[BUG] Duplicated default instance manager leads to engine/replica cannot be started #3000

timmy59100 · 2021-09-13T19:30:52Z

Describe the bug
All existing rwx are not attaching anymore after upgrading to 1.2.

To Reproduce
Existing volumes are not attaching to redeployed pods. Not even after setting the workload to zero. Restarted longhorn components and longhorn nodes.

Expected behavior
Volumes should attach.

Log
If applicable, add the Longhorn managers' log when the issue happens.
sent longhorn bundle

AttachVolume.Attach failed for volume "pvc-93aad038-6dda-482f-a8f6-d237a0414561" : rpc error: code = DeadlineExceeded desc = volume pvc-93aad038-6dda-482f-a8f6-d237a0414561 failed to attach to node pax-p-95

Environment:

Longhorn version: 1.2
Installation method (e.g. Rancher Catalog App/Helm/Kubectl): Rancher Catalog App
Kubernetes distro (e.g.

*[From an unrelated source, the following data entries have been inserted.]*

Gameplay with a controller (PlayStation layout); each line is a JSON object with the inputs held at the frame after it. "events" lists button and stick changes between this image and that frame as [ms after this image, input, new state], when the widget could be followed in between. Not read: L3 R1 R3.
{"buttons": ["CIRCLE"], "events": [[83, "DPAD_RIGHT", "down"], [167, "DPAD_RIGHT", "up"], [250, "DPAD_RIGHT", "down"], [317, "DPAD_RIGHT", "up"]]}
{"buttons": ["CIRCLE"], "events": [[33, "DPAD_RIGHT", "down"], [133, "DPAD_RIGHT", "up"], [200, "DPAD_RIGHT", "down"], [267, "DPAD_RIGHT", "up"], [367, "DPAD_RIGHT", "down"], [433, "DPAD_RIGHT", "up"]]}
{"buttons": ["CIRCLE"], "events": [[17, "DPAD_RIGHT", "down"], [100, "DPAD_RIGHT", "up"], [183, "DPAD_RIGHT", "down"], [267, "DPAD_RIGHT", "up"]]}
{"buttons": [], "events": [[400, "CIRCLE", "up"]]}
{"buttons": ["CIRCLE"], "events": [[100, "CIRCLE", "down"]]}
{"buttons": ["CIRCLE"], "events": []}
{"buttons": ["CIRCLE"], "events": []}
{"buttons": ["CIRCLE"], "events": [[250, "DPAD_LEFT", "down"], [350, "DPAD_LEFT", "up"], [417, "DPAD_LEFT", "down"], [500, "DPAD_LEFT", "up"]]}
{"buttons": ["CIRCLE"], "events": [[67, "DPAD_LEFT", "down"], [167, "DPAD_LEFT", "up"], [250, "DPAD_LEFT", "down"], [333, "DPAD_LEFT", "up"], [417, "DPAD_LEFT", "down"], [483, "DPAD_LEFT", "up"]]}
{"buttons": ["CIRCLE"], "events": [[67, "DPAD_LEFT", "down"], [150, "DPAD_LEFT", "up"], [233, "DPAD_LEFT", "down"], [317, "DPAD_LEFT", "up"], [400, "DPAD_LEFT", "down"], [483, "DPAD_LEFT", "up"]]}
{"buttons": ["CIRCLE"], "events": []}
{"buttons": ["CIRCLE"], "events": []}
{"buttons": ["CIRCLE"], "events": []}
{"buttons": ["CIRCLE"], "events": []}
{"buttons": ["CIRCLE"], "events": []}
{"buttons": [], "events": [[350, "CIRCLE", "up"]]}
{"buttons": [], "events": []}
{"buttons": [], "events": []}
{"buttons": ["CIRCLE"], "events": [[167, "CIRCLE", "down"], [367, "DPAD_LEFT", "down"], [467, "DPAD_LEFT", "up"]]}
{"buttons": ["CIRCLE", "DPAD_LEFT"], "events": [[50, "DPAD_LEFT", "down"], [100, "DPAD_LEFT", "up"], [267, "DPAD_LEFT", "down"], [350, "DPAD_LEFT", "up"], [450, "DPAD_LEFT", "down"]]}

RKE/K3s/EKS/OpenShift) and version: rancher kubernets v1.20.10
- Number of management node in the cluster: 3
- Number of worker node in the cluster: 3
Node config
- OS type and version: Ubuntu 20.04.3 LTS
- CPU per node: 12
- Memory per node: 32G
- Disk type(e.g. SSD/NVMe):
- Network bandwidth between the nodes:
Underlying Infrastructure (e.g. on AWS/GCE, EKS/GKE, VMWare/KVM, Baremetal): Xen
Number of Longhorn volumes in the cluster: 80

Additional context
Add any other context about the problem here.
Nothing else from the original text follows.